Please rewrite all the lines below as a numbered list, leaving out any blank lines.

**Raw records:**
--*--

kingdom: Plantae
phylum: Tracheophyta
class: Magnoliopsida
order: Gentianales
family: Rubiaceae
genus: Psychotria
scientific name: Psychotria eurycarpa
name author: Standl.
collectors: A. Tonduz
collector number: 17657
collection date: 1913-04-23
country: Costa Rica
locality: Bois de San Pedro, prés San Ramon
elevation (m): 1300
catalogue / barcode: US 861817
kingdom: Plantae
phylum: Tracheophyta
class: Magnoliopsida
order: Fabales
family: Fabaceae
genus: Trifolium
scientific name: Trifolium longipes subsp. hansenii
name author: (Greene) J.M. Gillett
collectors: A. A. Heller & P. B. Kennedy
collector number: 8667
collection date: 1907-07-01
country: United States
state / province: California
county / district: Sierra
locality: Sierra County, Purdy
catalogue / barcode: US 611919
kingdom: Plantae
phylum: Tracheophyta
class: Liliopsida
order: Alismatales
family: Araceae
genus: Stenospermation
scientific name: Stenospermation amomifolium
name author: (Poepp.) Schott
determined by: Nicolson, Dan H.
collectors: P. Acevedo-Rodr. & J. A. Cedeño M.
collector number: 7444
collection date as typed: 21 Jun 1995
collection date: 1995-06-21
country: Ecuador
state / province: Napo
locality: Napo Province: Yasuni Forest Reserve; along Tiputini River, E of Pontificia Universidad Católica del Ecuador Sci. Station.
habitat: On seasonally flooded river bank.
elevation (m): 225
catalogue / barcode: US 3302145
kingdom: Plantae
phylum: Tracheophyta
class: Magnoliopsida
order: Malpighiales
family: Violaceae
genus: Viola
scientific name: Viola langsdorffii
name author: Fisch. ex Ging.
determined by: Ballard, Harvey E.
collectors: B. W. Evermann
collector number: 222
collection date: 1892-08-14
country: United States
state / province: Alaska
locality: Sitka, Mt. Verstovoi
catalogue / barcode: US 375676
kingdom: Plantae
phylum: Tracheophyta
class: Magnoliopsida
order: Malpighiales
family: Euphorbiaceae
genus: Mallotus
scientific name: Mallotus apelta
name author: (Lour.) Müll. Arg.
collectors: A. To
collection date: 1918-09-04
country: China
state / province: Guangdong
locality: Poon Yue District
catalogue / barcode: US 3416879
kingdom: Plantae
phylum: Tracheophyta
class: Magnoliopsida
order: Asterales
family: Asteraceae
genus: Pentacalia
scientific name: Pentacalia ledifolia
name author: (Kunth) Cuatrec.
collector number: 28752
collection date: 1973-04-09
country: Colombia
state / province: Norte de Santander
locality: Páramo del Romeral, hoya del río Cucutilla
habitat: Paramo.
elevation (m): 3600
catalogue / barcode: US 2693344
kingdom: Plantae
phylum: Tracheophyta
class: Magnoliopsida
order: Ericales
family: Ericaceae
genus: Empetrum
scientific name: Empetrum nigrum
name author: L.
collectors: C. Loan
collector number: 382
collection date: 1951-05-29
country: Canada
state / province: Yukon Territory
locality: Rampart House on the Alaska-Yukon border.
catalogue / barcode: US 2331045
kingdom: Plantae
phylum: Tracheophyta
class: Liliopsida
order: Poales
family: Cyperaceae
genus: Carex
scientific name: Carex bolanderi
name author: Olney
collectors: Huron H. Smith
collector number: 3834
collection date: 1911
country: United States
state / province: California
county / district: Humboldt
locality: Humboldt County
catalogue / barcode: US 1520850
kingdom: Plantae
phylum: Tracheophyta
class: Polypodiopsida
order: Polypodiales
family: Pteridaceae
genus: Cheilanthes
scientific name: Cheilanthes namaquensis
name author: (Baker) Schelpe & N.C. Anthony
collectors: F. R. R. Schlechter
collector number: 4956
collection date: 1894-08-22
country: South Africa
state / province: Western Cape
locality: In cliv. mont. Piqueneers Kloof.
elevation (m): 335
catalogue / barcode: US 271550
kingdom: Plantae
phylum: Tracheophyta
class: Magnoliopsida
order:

--*--

**Answer for the task:**
1. kingdom: Plantae
2. phylum: Tracheophyta
3. class: Magnoliopsida
4. order: Gentianales
5. family: Rubiaceae
6. genus: Psychotria
7. scientific name: Psychotria eurycarpa
8. name author: Standl.
9. collectors: A. Tonduz
10. collector number: 17657
11. collection date: 1913-04-23
12. country: Costa Rica
13. locality: Bois de San Pedro, prés San Ramon
14. elevation (m): 1300
15. catalogue / barcode: US 861817
16. kingdom: Plantae
17. phylum: Tracheophyta
18. class: Magnoliopsida
19. order: Fabales
20. family: Fabaceae
21. genus: Trifolium
22. scientific name: Trifolium longipes subsp. hansenii
23. name author: (Greene) J.M. Gillett
24. collectors: A. A. Heller & P. B. Kennedy
25. collector number: 8667
26. collection date: 1907-07-01
27. country: United States
28. state / province: California
29. county / district: Sierra
30. locality: Sierra County, Purdy
31. catalogue / barcode: US 611919
32. kingdom: Plantae
33. phylum: Tracheophyta
34. class: Liliopsida
35. order: Alismatales
36. family: Araceae
37. genus: Stenospermation
38. scientific name: Stenospermation amomifolium
39. name author: (Poepp.) Schott
40. determined by: Nicolson, Dan H.
41. collectors: P. Acevedo-Rodr. & J. A. Cedeño M.
42. collector number: 7444
43. collection date as typed: 21 Jun 1995
44. collection date: 1995-06-21
45. country: Ecuador
46. state / province: Napo
47. locality: Napo Province: Yasuni Forest Reserve; along Tiputini River, E of Pontificia Universidad Católica del Ecuador Sci. Station.
48. habitat: On seasonally flooded river bank.
49. elevation (m): 225
50. catalogue / barcode: US 3302145
51. kingdom: Plantae
52. phylum: Tracheophyta
53. class: Magnoliopsida
54. order: Malpighiales
55. family: Violaceae
56. genus: Viola
57. scientific name: Viola langsdorffii
58. name author: Fisch. ex Ging.
59. determined by: Ballard, Harvey E.
60. collectors: B. W. Evermann
61. collector number: 222
62. collection date: 1892-08-14
63. country: United States
64. state / province: Alaska
65. locality: Sitka, Mt. Verstovoi
66. catalogue / barcode: US 375676
67. kingdom: Plantae
68. phylum: Tracheophyta
69. class: Magnoliopsida
70. order: Malpighiales
71. family: Euphorbiaceae
72. genus: Mallotus
73. scientific name: Mallotus apelta
74. name author: (Lour.) Müll. Arg.
75. collectors: A. To
76. collection date: 1918-09-04
77. country: China
78. state / province: Guangdong
79. locality: Poon Yue District
80. catalogue / barcode: US 3416879
81. kingdom: Plantae
82. phylum: Tracheophyta
83. class: Magnoliopsida
84. order: Asterales
85. family: Asteraceae
86. genus: Pentacalia
87. scientific name: Pentacalia ledifolia
88. name author: (Kunth) Cuatrec.
89. collector number: 28752
90. collection date: 1973-04-09
91. country: Colombia
92. state / province: Norte de Santander
93. locality: Páramo del Romeral, hoya del río Cucutilla
94. habitat: Paramo.
95. elevation (m): 3600
96. catalogue / barcode: US 2693344
97. kingdom: Plantae
98. phylum: Tracheophyta
99. class: Magnoliopsida
100. order: Ericales
101. family: Ericaceae
102. genus: Empetrum
103. scientific name: Empetrum nigrum
104. name author: L.
105. collectors: C. Loan
106. collector number: 382
107. collection date: 1951-05-29
108. country: Canada
109. state / province: Yukon Territory
110. locality: Rampart House on the Alaska-Yukon border.
111. catalogue / barcode: US 2331045
112. kingdom: Plantae
113. phylum: Tracheophyta
114. class: Liliopsida
115. order: Poales
116. family: Cyperaceae
117. genus: Carex
118. scientific name: Carex bolanderi
119. name author: Olney
120. collectors: Huron H. Smith
121. collector number: 3834
122. collection date: 1911
123. country: United States
124. state / province: California
125. county / district: Humboldt
126. locality: Humboldt County
127. catalogue / barcode: US 1520850
128. kingdom: Plantae
129. phylum: Tracheophyta
130. class: Polypodiopsida
131. order: Polypodiales
132. family: Pteridaceae
133. genus: Cheilanthes
134. scientific name: Cheilanthes namaquensis
135. name author: (Baker) Schelpe & N.C. Anthony
136. collectors: F. R. R. Schlechter
137. collector number: 4956
138. collection date: 1894-08-22
139. country: South Africa
140. state / province: Western Cape
141. locality: In cliv. mont. Piqueneers Kloof.
142. elevation (m): 335
143. catalogue / barcode: US 271550
144. kingdom: Plantae
145. phylum: Tracheophyta
146. class: Magnoliopsida
147. order:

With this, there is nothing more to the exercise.